According to Adrian, he pursued the topic because he was involved in supportive housing development before entering Georgia Tech. "I have seen firsthand how effective this innovative policy format has been in resolving one of the most intractable problems of modern American society," he said. "I wanted to suggest a way for Georgia to become an innovator in this field, particularly because of the rural homelessness problem we have in this state."
This is the second time a Georgia Tech student has received the Edward McClure award since its inception in 1985. Stan Fitterman (MCP 1988) was selected in 1989 for his thesis, "Mortgage Lending Patterns in Metropolitan Atlanta: 1982-86," prepared under Larry Keating's direction.

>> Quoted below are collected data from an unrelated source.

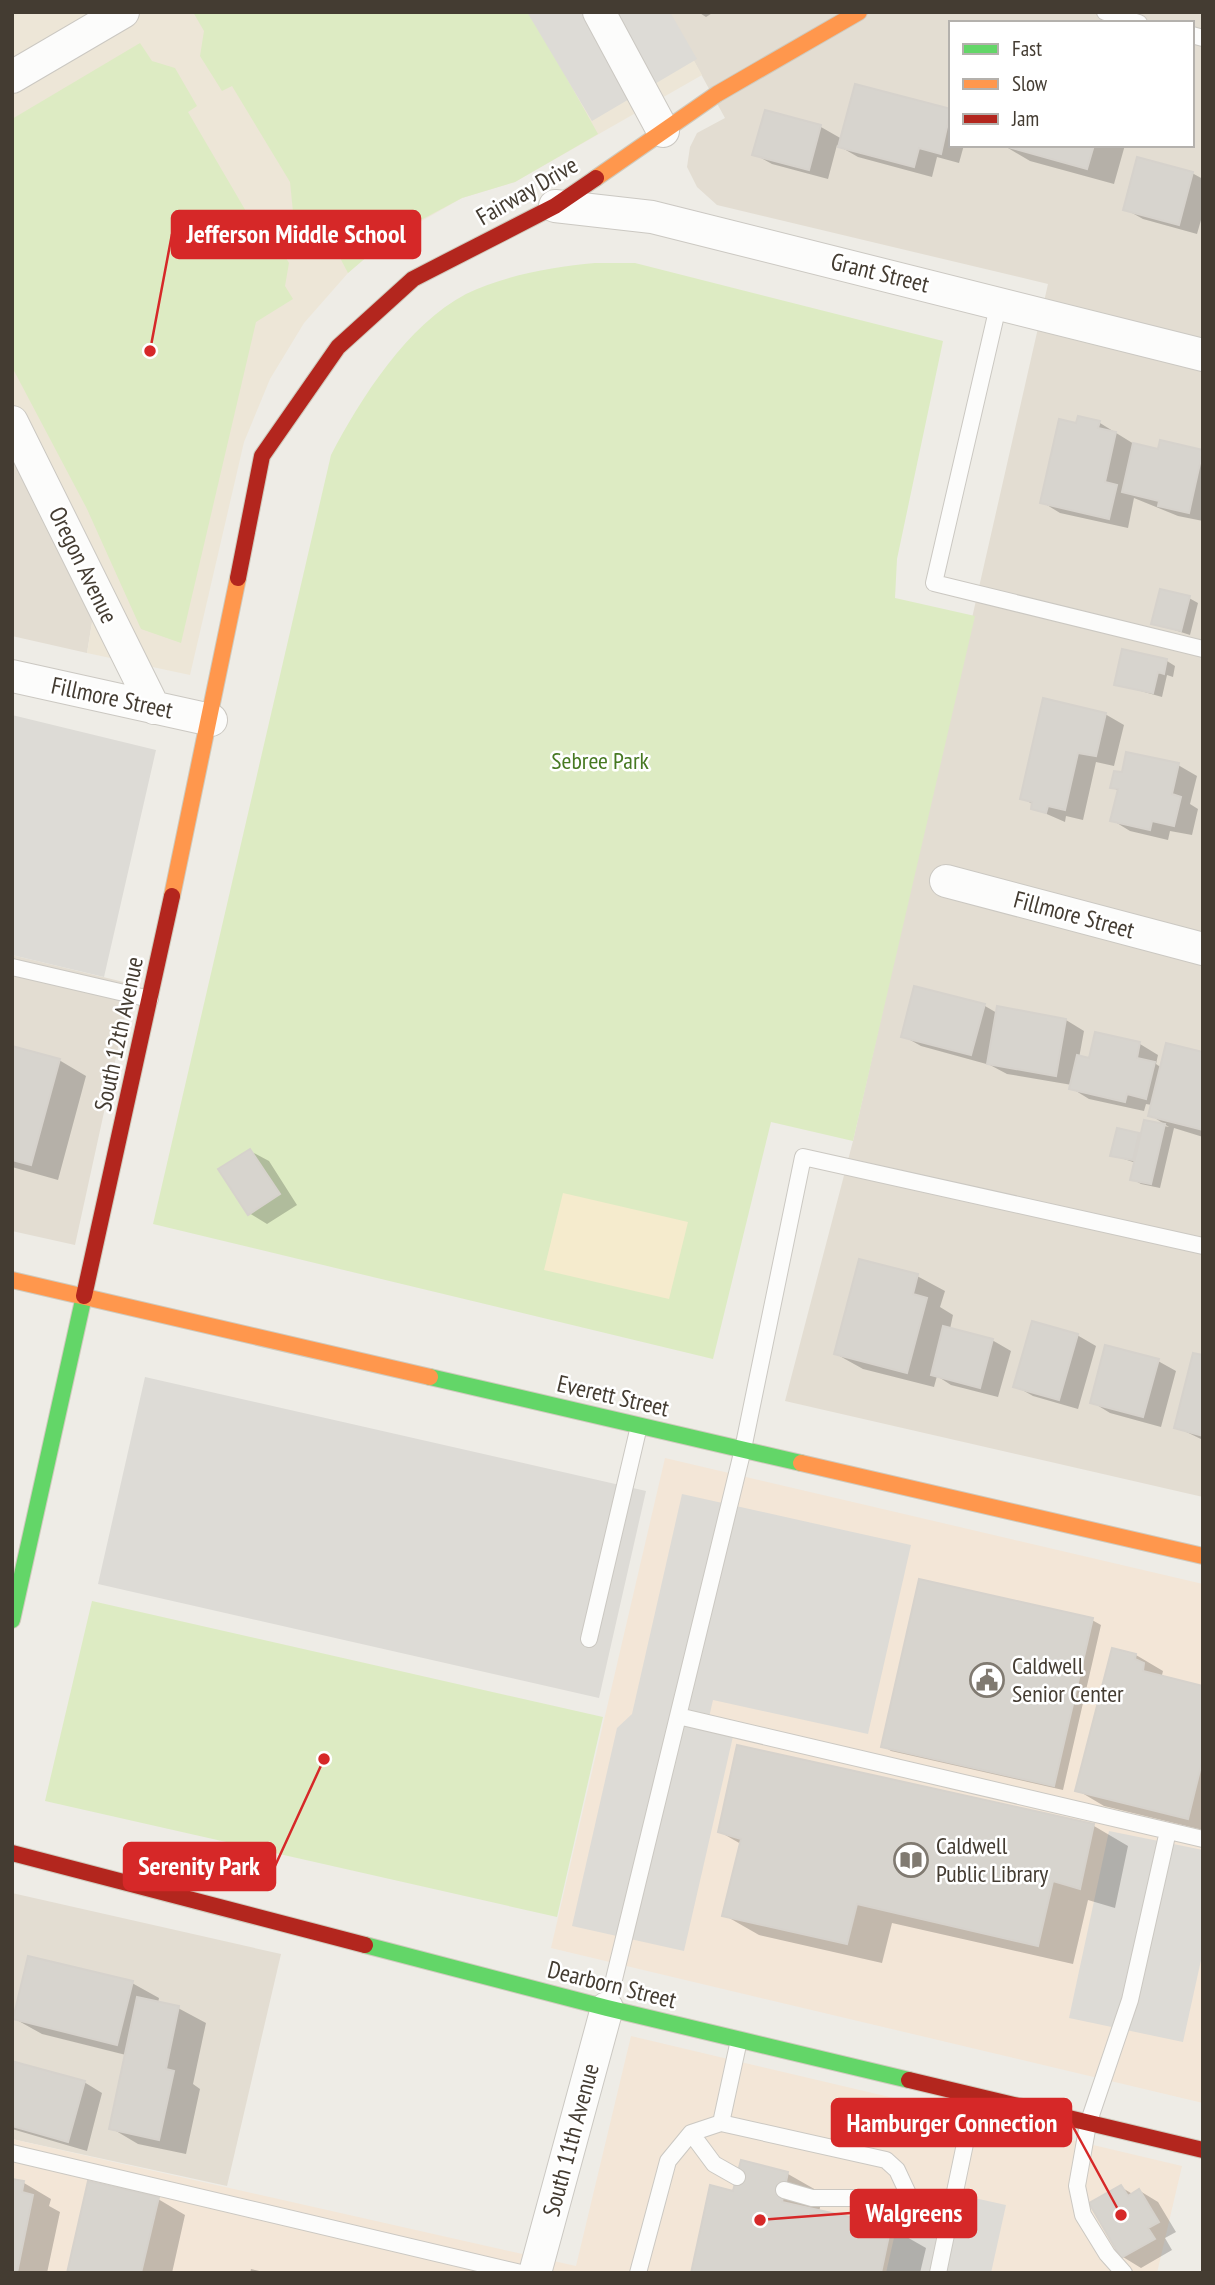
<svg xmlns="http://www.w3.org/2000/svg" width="1215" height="2285" font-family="'PT Sans Narrow',sans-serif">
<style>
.residential{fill:#e3ddd2;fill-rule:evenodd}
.commercial{fill:#f3e6d7}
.education{fill:#ede6d7}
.green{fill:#ddebc3}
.sand{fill:#f5ebcd}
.parking{fill:#dddbd6}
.shadow{fill:#0003}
.building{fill:#d7d4ce;stroke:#d6d2cc;stroke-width:2}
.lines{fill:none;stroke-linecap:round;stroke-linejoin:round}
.lane-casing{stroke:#cbc8c2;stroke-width:18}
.street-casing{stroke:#cbc8c2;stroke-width:34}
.fast-casing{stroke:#cfcabd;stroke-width:18}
.slow-casing{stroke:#cfcabd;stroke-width:18}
.jam-casing{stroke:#cfcabd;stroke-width:18}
.lane{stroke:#fcfcfb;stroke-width:16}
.street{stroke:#fcfcfb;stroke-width:32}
.fast{stroke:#63d668;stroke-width:16}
.slow{stroke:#ff974d;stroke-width:16}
.jam{stroke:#b3261e;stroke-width:16}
.labels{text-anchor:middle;stroke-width:5;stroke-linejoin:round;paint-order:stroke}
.street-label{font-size:24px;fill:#443c32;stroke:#fff}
.park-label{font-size:24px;fill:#477922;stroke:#fff}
.poi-label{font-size:24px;fill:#443c32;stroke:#fff;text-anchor:start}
.leader{fill:none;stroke:#d62828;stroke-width:2.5}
.callout-dot{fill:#d62828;stroke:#fff;stroke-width:2.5}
.callout{fill:#d62828;stroke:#d62828;stroke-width:2.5}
.callout-label{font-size:26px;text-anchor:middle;font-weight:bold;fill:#fff}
</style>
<rect width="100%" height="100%" fill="#eeece6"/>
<path class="residential" d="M 667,12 L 1203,12 L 1203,1497 L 785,1401 L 853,1141 L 1048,284 L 717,205 L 697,187 L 687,167 L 690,147 L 697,133 L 725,118 ZM 951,23 L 1192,23 L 1192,145 L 951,145 Z
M 12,442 L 95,604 L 87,653 L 12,636 Z
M 12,955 L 132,984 L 75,1245 L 12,1231 Z
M 12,1893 L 281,1954 L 227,2186 L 12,2139 Z"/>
<path class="commercial" d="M 665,1458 L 1203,1584 L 1203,2103 L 551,1948 Z
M 631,2036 L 1182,2166 L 1157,2273 L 12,2273 L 12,2139 L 576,2266 Z"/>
<path class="education" d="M 12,12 L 667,12 L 702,75 L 515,182 L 462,198 L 383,243 L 348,273 L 304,323 L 270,379 L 244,442 L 190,675 L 87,653 L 95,604 L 12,442 Z"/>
<path class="green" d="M 193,12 L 530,12 L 598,134 L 515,182 L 462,198 L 419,221 L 383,243 L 348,273 L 339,256 L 313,245 L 293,212 L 290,182 L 232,86 L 222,91 L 200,56 L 204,31 Z
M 140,43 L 152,61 L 175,68 L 197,106 L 188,112 L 247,213 L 268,228 L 289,263 L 285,286 L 293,299 L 256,322 L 181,643 L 141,629 L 87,509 L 12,367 L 12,119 Z
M 595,263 L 635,263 L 943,341 L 897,559 L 895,598 L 975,616 L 853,1141 L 771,1122 L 713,1359 L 153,1224 L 331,455 C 360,399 408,324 466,294 C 505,275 553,267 595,263 Z
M 92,1601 L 603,1717 L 557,1917 L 45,1801 Z"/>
<path class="sand" d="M 563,1193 L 688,1222 L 669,1299 L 544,1270 Z"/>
<path class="parking" d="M 527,12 L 670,12 L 697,59 L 592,121 Z
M 12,715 L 156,750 L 104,977 L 12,955 Z
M 145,1377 L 646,1491 L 599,1698 L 98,1584 Z
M 682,1494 L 911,1545 L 868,1734 L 713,1700 L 707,1726 L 734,1732 L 684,1951 L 572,1926 L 617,1728 L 632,1714 Z
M 1109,1831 L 1203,1850 L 1203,1951 L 1183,2042 L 1069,2018 Z
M 938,2190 L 1006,2205 L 991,2273 L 886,2273 L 898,2220 L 929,2227 Z"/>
<path class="shadow" d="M 698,12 L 714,12 L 706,17 Z
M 856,86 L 951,111 L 951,145 L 964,145 L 959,163 L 937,157 L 932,177 L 858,157 L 837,145 L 828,179 L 772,164 L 754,154 L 766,112 L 821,127 L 842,139 Z
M 1003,145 L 1125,145 L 1114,184 L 1030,161 Z
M 1192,173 L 1203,179 L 1203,213 L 1197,234 L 1143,219 L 1125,209 Z
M 1100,423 L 1134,444 L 1160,451 L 1162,442 L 1203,452 L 1203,521 L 1178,516 L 1134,498 L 1128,528 L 1060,513 L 1042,502 L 1078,425 Z
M 1189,598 L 1198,603 L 1190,635 L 1153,623 Z
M 1167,661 L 1175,666 L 1173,677 L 1167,675 L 1162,697 L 1116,684 Z
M 1105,714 L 1124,725 L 1114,766 L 1096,762 L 1083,820 L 1066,816 L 1065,822 L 1033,808 L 1034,805 L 1022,798 Z
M 1178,765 L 1197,776 L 1190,804 L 1198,809 L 1192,835 L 1170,831 L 1168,840 L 1130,831 L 1112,820 L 1119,791 L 1112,787 L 1123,774 Z
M 916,988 L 985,1006 L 997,1013 L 1066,1020 L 1084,1031 L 1079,1058 L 1090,1060 L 1096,1034 L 1140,1044 L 1158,1055 L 1156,1064 L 1162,1068 L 1203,1054 L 1203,1137 L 1174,1128 L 1160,1188 L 1141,1184 L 1132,1179 L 1136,1163 L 1112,1155 L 1138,1135 L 1142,1137 L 1145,1122 L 1169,1127 L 1150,1115 L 1152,1105 L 1146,1104 L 1144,1111 L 1089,1099 L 1071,1088 L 1072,1085 L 1007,1074 L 990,1065 L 921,1046 L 903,1036 Z
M 12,1048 L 59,1060 L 86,1076 L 58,1180 L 12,1167 Z
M 250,1151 L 269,1161 L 297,1205 L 267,1224 L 249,1213 Z
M 917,1276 L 945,1291 L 940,1307 L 953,1315 L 950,1329 L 992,1340 L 1011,1351 L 998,1397 L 951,1385 L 937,1376 L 934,1387 L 863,1369 L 836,1354 Z
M 1077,1335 L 1096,1346 L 1078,1409 L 1033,1396 L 1015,1386 Z
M 1203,1357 L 1203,1440 L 1176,1427 Z
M 1158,1361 L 1176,1371 L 1161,1427 L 1110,1413 L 1092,1402 Z
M 1092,1620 L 1101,1625 L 1063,1790 L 891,1751 L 883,1746 Z
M 1136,1655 L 1163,1671 L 1162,1675 L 1170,1680 L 1203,1688 L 1203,1830 L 1104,1806 L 1077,1790 Z
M 1094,1826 L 1128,1846 L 1115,1908 L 1088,1900 L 1073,1964 L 892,1923 L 882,1963 L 759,1935 L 724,1915 L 741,1844 L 720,1832 Z
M 132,1983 L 159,1998 L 158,2003 L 178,2008 L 206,2023 L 193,2084 L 200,2089 L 186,2154 L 138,2144 L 111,2128 L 126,2055 L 42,2034 L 15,2019 Z
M 16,2064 L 84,2082 L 102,2093 L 87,2151 L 12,2129 L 12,2078 Z
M 742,2162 L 788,2174 L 823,2194 L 819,2212 L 891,2228 L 926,2248 L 920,2273 L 692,2273 L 735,2193 Z
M 12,2181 L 24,2183 L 51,2199 L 49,2206 L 60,2212 L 47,2273 L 12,2273 Z
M 1121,2187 L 1134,2195 L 1140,2191 L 1158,2202 L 1176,2232 L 1165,2238 L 1172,2250 L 1141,2268 L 1123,2257 Z
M 158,2199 L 185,2215 L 172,2273 L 68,2273 Z
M 251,2269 L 268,2273 L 250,2273 Z"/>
<path class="building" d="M 855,84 L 951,109 L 941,154 L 919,148 L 914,167 L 838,147 Z
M 765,110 L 821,125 L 809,170 L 752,155 Z
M 1001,145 L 1094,145 L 1087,169 Z
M 1137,157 L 1193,172 L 1179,225 L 1123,210 Z
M 1078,416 L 1100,421 L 1098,428 L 1116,432 L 1105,482 L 1117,485 L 1109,519 L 1040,503 L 1059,419 L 1076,423 Z
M 1160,440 L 1203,450 L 1189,513 L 1158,506 L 1159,501 L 1122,492 L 1133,443 L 1158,449 Z
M 1160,589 L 1190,596 L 1181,631 L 1151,624 Z
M 1122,649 L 1167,659 L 1164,674 L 1158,672 L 1153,693 L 1114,685 Z
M 1043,698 L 1106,713 L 1096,756 L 1078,753 L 1065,810 L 1048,806 L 1046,813 L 1031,809 L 1032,802 L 1020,799 Z
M 1126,752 L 1179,763 L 1172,794 L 1181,797 L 1174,826 L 1152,821 L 1150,830 L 1110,821 L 1118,789 L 1110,788 L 1114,771 L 1122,772 Z
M 914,986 L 985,1004 L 971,1055 L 901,1037 Z
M 997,1006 L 1066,1019 L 1056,1076 L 987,1064 Z
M 1095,1032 L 1140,1042 L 1137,1058 L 1155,1062 L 1146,1099 L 1127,1094 L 1125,1102 L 1069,1089 L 1077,1055 L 1089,1058 Z
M 1166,1043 L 1203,1052 L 1203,1130 L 1148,1116 Z
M 12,1046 L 60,1059 L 31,1165 L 12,1160 Z
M 1144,1120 L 1165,1124 L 1151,1184 L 1130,1180 Z
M 1117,1128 L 1139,1133 L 1133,1160 L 1110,1156 Z
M 250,1149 L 280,1194 L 248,1215 L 218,1169 Z
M 859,1259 L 918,1274 L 913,1294 L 927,1298 L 907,1373 L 834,1354 Z
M 1032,1321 L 1078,1334 L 1059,1400 L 1013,1387 Z
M 943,1326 L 993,1339 L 980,1388 L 931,1375 Z
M 1105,1345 L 1159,1359 L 1143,1417 L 1090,1403 Z
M 1193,1353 L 1203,1355 L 1203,1436 L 1174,1428 Z
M 919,1579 L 1093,1618 L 1054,1786 L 881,1747 Z
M 1112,1648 L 1136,1654 L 1135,1659 L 1144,1663 L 1143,1671 L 1203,1686 L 1203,1758 L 1188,1819 L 1075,1791 Z
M 737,1745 L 1094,1824 L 1080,1889 L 1053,1881 L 1038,1946 L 857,1904 L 847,1944 L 722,1916 L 741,1839 L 718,1832 Z
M 28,1956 L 133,1981 L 117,2045 L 13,2019 Z
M 137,1997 L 179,2006 L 166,2069 L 174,2071 L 159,2140 L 109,2129 Z
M 15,2062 L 85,2081 L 68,2142 L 12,2126 Z
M 741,2160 L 788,2172 L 782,2202 L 891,2226 L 881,2273 L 691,2273 L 710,2185 L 733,2191 Z
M 12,2179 L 24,2181 L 22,2192 L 33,2195 L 17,2273 L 12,2273 Z
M 88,2181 L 159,2197 L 141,2273 L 67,2273 Z
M 1121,2185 L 1128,2196 L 1139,2189 L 1159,2222 L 1148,2228 L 1155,2239 L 1121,2258 L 1089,2203 Z"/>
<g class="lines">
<g class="lane-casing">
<path id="lane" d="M 1105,12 L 1139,23
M 1192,35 L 1203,38
M 999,302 L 934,583 L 1203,649
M 12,967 L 150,999
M 589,1639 L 639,1426
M 678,1716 L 1203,1839
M 607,2008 L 743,1449 L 803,1157 L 1203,1246
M 721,2123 L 739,2040
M 691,2133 L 714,2164 L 737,2177
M 12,2153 L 521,2273
M 784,2190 L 812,2198 L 853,2198 L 948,2221
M 638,2273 L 668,2161 L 691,2133 L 721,2123 L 886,2160 L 897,2170 L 917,2213
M 938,2273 L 975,2096
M 1124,2273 L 1107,2254 L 1083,2215 L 1077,2186 L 1088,2124 L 1130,2000 L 1168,1831"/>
</g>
<g class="street-casing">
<path id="street" d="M 599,12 L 663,131
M 12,77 L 123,12
M 555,206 L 652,217 L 1203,355
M 12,422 L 154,708
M 12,676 L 211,720
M 946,881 L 1203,949
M 535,2273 L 607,2008"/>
</g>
<g class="fast-casing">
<path id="fast" d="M 430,1377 L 801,1463
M 12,1620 L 84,1296
M 365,1945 L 607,2008 L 909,2080"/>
</g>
<g class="slow-casing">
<path id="slow" d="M 596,178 L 717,94 L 859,12
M 172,896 L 238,578
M 12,1280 L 430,1377
M 801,1463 L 1203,1556"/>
</g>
<g class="jam-casing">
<path id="jam" d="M 238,578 L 262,456 L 338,347 L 413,279 L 555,206 L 596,178
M 84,1296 L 172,896
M 12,1853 L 365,1945
M 909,2080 L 1203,2150"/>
</g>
<use href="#lane" class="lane"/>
<use href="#street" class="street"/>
<use href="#fast" class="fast"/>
<use href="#slow" class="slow"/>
<use href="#jam" class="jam"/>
</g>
<defs>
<g id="civic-ring" transform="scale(1.75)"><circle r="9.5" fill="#fff" stroke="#807a71" stroke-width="1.5"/><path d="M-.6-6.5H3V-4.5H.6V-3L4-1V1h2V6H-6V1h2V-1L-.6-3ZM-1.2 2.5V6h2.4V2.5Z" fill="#807a71"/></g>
<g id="library-ring" transform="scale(1.75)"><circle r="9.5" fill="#fff" stroke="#807a71" stroke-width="1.5"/><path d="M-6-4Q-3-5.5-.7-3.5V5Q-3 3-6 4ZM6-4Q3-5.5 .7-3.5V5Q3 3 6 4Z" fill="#807a71"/></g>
</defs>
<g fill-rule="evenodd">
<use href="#civic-ring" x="987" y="1680"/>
<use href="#library-ring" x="911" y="1860"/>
</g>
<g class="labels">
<g class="street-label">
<text transform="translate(527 191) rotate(-30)" y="8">Fairway Drive</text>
<text transform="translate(880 273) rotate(14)" y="8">Grant Street</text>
<text transform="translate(83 565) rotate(64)" y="8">Oregon Avenue</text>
<text transform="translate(112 698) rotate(12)" y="8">Fillmore Street</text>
<text transform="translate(1074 915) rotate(15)" y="8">Fillmore Street</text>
<text transform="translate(119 1034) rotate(-78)" y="8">South 12th Avenue</text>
<text transform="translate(613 1396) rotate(13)" y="8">Everett Street</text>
<text transform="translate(612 1985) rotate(14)" y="8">Dearborn Street</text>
<text transform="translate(571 2140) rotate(-75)" y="8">South 11th Avenue</text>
</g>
<g class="park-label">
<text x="600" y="769">Sebree Park</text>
</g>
<g class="poi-label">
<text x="1012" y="1674">Caldwell<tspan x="1012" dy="28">Senior Center</tspan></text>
<text x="936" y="1854">Caldwell<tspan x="936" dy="28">Public Library</tspan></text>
</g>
</g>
<path class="leader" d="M150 351L172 234M324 1759L275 1866M1121 2215L1071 2123M760 2220L851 2213"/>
<g class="callout-dot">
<circle cx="150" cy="351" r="7"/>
<circle cx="324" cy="1759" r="7"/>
<circle cx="1121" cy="2215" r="7"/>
<circle cx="760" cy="2220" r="7"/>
</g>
<g class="callout">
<rect x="172" y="211" width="248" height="47" rx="7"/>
<rect x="124" y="1843" width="151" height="47" rx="7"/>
<rect x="832" y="2099" width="239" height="47" rx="7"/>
<rect x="851" y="2190" width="125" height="47" rx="7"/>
</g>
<g class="callout-label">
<text x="296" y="243">Jefferson Middle School</text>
<text x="199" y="1875">Serenity Park</text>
<text x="952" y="2132">Hamburger Connection</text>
<text x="914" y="2222">Walgreens</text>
</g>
<rect width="1215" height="2285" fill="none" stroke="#443c32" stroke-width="28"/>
<rect x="949" y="21" width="245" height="126" fill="#ffffff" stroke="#b4b1ad" stroke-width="2"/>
<rect x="963" y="44" width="35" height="10" fill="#63d668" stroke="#b4b1ad" stroke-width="2"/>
<text x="1012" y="56" font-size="21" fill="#443c32">Fast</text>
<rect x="963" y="79" width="35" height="10" fill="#ff974d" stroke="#b4b1ad" stroke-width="2"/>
<text x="1012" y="91" font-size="21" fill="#443c32">Slow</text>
<rect x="963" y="114" width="35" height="10" fill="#b3261e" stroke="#b4b1ad" stroke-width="2"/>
<text x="1012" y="126" font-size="21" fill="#443c32">Jam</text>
</svg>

The following is an abstract for Adrian's paper, with a link to the full paper below:
Supportive housing is a relatively new model for alleviating homelessness with evidence of significant success in most places it has been implemented. It is clear that the current level of funding for supportive housing in Georgia is insufficient to meet the needs of the homeless population, particularly in rural areas. This is not only a social policy problem: homelessness greatly taxes criminal justice and emergency health systems, which are funded by fiscally strained local and county governments, and supportive housing has been shown in reputable studies to reduce these costs by close to a 1:1 ratio. This paper compares four current state-funded programs in New York, Connecticut, North Carolina and California, and the author utilizes these four comparison policies to suggest a funding framework for the state of Georgia that, while sensitive to political feasibility concerns in a predominantly conservative state, could significantly expand the role of state government in reducing homelessness.